2. Diffuse Idiopathic Skeletal Hyperostosis (DISH): DISH is a condition characterized by calcification and ossification of ligaments and entheses, particularly on the anterior aspect of the spine. It can result in vertebral fusion similar to bamboo spine. However, DISH typically affects older individuals and is not associated with inflammation or involvement of sacroiliac joints.

3. Ossification of the Posterior Longitudinal Ligament (OPLL): OPLL is a condition in which there is abnormal calcification and ossification of the posterior longitudinal ligament of the spine. This can lead to spinal stenosis and fusion of vertebral bodies. OPLL typically affects the cervical spine, but in some cases, it can involve the thoracic and lumbar spine as well.

4. Rheumatoid Arthritis (RA): RA is a chronic autoimmune disease that primarily affects the joints, including the spine. In advanced cases, RA can lead to vertebral fusion, resembling bamboo spine. However, the pattern of fusion in RA is typically different from AS, with involvement of the atlantoaxial joint and subaxial spine.

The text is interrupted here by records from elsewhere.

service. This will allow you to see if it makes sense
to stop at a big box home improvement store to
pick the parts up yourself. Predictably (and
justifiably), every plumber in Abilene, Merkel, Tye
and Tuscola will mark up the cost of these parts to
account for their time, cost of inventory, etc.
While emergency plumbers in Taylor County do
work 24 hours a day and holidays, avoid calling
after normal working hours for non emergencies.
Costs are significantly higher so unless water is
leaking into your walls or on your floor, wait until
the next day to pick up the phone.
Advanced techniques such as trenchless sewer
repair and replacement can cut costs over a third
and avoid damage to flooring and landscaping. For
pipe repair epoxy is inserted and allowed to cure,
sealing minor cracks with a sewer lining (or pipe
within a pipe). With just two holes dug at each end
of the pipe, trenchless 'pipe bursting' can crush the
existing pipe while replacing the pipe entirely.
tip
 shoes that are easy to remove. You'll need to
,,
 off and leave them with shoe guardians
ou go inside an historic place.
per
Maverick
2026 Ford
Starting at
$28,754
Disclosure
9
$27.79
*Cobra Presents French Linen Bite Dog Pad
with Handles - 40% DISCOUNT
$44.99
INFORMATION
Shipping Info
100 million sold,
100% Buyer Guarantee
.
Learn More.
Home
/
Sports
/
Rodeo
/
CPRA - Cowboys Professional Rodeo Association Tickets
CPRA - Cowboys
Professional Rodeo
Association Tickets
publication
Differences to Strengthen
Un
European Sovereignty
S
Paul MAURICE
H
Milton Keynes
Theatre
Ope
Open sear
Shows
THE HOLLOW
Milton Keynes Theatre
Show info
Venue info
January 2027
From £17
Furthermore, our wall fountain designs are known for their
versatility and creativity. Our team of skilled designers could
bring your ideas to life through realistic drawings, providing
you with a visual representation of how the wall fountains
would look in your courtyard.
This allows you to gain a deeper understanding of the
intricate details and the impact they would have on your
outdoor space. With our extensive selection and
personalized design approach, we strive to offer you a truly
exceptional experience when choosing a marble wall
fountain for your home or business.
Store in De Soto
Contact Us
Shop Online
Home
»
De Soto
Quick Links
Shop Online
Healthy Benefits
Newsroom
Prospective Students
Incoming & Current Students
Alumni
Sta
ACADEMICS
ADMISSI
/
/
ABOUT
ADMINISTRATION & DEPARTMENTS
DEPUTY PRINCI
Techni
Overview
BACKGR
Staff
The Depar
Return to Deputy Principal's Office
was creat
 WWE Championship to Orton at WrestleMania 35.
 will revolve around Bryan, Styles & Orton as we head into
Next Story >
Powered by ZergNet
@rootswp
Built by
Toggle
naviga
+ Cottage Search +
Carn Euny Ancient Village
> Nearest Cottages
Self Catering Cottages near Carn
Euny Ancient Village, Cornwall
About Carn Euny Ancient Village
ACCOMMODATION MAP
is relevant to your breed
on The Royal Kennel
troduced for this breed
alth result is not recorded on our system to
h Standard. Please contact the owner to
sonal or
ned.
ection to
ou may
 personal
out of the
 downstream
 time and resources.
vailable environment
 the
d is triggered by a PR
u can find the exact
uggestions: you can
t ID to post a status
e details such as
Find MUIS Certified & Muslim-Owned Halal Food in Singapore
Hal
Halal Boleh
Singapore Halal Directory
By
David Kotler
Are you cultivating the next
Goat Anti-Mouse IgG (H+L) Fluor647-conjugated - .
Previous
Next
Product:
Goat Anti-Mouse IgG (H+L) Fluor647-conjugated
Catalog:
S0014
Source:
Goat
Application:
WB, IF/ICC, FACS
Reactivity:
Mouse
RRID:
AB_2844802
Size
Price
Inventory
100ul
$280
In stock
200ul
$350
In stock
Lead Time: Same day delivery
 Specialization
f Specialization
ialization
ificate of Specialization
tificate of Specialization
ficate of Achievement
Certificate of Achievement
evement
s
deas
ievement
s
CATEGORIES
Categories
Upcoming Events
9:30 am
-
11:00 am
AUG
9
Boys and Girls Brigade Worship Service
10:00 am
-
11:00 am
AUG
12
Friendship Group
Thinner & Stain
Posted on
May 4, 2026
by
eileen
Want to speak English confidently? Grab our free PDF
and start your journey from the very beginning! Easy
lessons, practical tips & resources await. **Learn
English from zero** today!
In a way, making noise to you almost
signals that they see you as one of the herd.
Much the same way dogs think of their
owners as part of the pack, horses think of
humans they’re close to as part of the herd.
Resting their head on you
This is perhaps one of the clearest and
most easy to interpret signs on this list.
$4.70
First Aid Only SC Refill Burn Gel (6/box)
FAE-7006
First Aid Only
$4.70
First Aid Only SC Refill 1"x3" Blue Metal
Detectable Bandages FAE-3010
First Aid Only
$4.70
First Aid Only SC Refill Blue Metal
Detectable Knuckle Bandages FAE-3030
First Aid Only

5. Psoriatic Arthritis (PsA): PsA is a form of inflammatory arthritis that occurs in some individuals with psoriasis. It can affect the spine and lead to fusion of vertebral bodies, similar to bamboo spine. However, PsA often presents with distinctive features such as dactylitis (swelling of an entire digit) and nail changes.

6. Reactive Arthritis: Reactive arthritis is an inflammatory arthritis that occurs following an infection in another part of the body, typically the genitourinary or gastrointestinal tract. It can cause spinal inflammation and fusion, resembling bamboo spine. However, reactive arthritis often presents with other features such as urethritis, conjunctivitis, and asymmetric arthritis.

7. Seronegative Spondyloarthropathies: This group of conditions includes conditions like enteropathic arthritis, undifferentiated spondyloarthritis, and reactive arthritis. These conditions can cause spinal inflammation and fusion similar to bamboo spine. They are characterized by the absence of rheumatoid factor and anti-cyclic citrullinated peptide antibodies.

It is important to note that a thorough clinical evaluation, including assessment of symptoms, physical examination, laboratory tests, and imaging studies, is necessary to make an accurate diagnosis and differentiate between these conditions. The presence of specific clinical features, such as sacroiliitis in AS or psoriasis in PsA, can help guide the diagnosis.